Memory loss occurs when a person loses their ability to recall events that they would normally remember. This loss often leads to devastating consequences. People suffering from memory loss may also lose their ability to learn new things. Unfortunately, this type of memory disorder is quite common in patients suffering from Alzheimer’s disease. This illness causes the victims to forget events that happened long ago in addition to those that just happened recently.
Today, 1 to 5% of the human population has this disease. Institutions, governments, and philanthropists are working together to find effective treatment and preventive measures. For example, the National Institutes of Health spends about $480 million on researching Alzheimer’s disease annually.

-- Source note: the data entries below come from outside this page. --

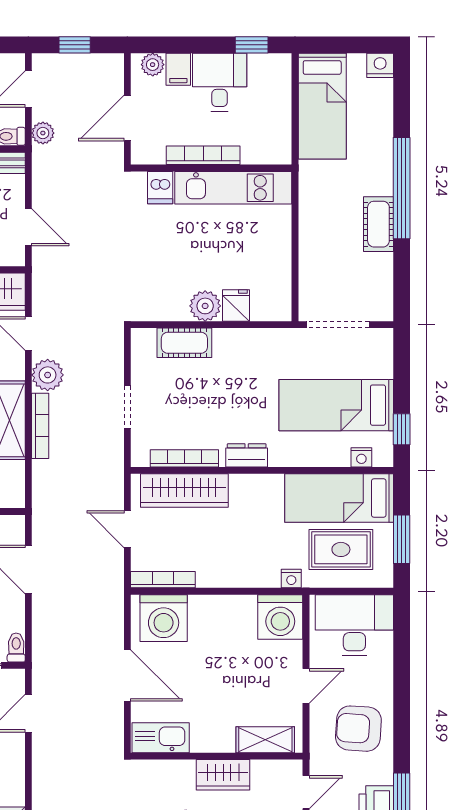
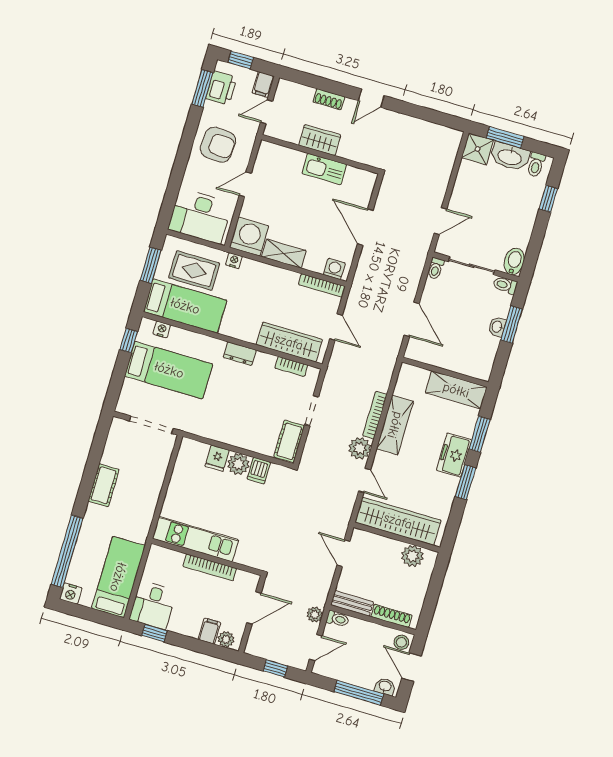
desk: (220, 82) -> (153, 605), moved
dishwasher: (160, 188) -> (259, 471), moved, turned 180
window: (402, 188) -> (67, 551), moved
cot: (184, 343) -> (289, 441), moved, turned 90
bookcase: (184, 458) -> (291, 367), width x0.64
washing machine: (164, 618) -> (334, 269), width x0.53, depth x0.53
kitchen sink: (161, 738) -> (324, 169), moved
shelving: (265, 740) -> (284, 254), moved

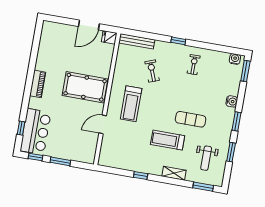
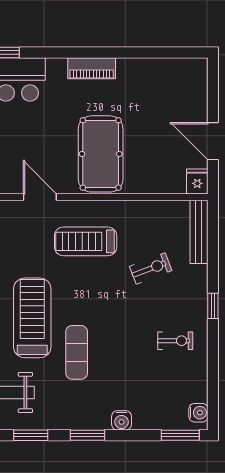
treadmill: (168, 140) -> (32, 318), width x1.37, depth x1.38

Surprisingly, a new study has shown that a painkiller could be a solution to memory loss exhibited by Alzheimer’s patients.
The research team that conducted this study came from the University of Manchester in the UK. The researchers took 20 genetically modified mice for the research. The modification was necessary so that the mice resemble the symptoms and characteristics exhibited in Alzheimer’s patients. Half of the mice got mefenamic acid treatment for a month while the other half did not. The mice that got treatment displayed a reversal in their memory loss. In fact, it was as if the mice did not have Alzheimer’s at all. The second group continued to exhibit symptoms consistent with Alzheimer’s disease. The project leader for this study was Dr. Brough David, a senior lecturer at Manchester University.

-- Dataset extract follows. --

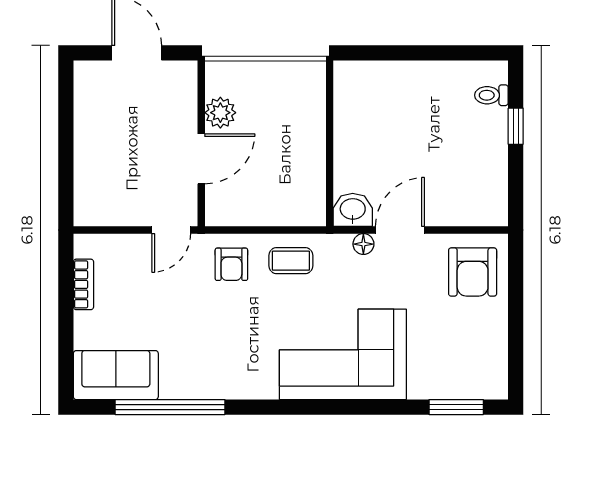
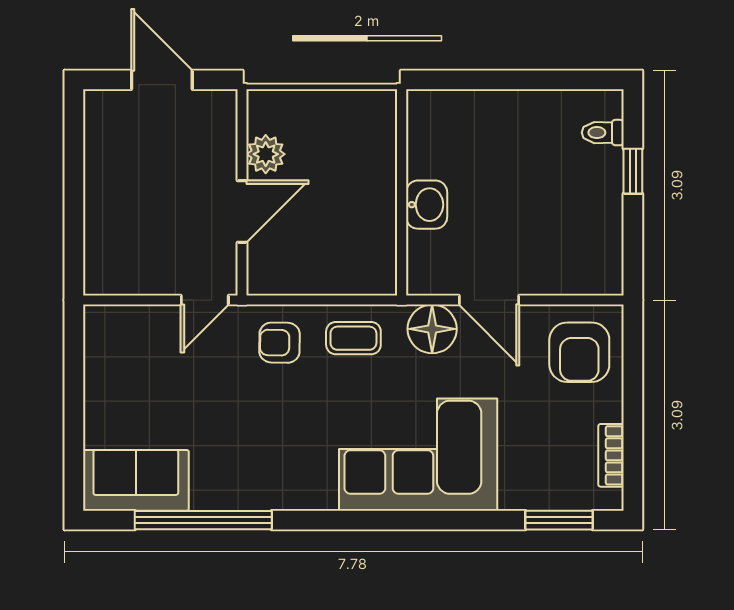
washbasin: (353, 210) -> (427, 205), moved, turned 90
door: (400, 230) -> (489, 300), swing flipped
floor lamp: (363, 244) -> (432, 329), width x1.89, depth x1.89
armchair: (231, 264) -> (280, 343), turned 91
bookcase: (84, 284) -> (611, 455), moved, turned 180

The study focused on mefenamic acid, which is a non-steroidal anti-inflammatory drug (NSAID). NSAID drugs are habitually useful in treating mild or moderate pain. This specific painkiller operates under the brand name Ponstel. Women have an additional use for it. More specifically, mefenamic acid helps them to ease their menstrual pain and to prevent migraines that result from menstruation.
This study determined that a pro-inflammatory pathway located in the brain worsens Alzheimer’s disease. Then it revealed that this painkiller i.e. mefenamic acid works on the pathway and as such, it reverses memory loss.
Researchers around the world have hailed these findings as promising. However, the same researchers have noted that the findings in this study are preliminary and inconclusive. Therefore, additional studies are necessary before the relevant medical authorities officially endorse mefenamic acid as a drug for treating Alzheimer’s disease.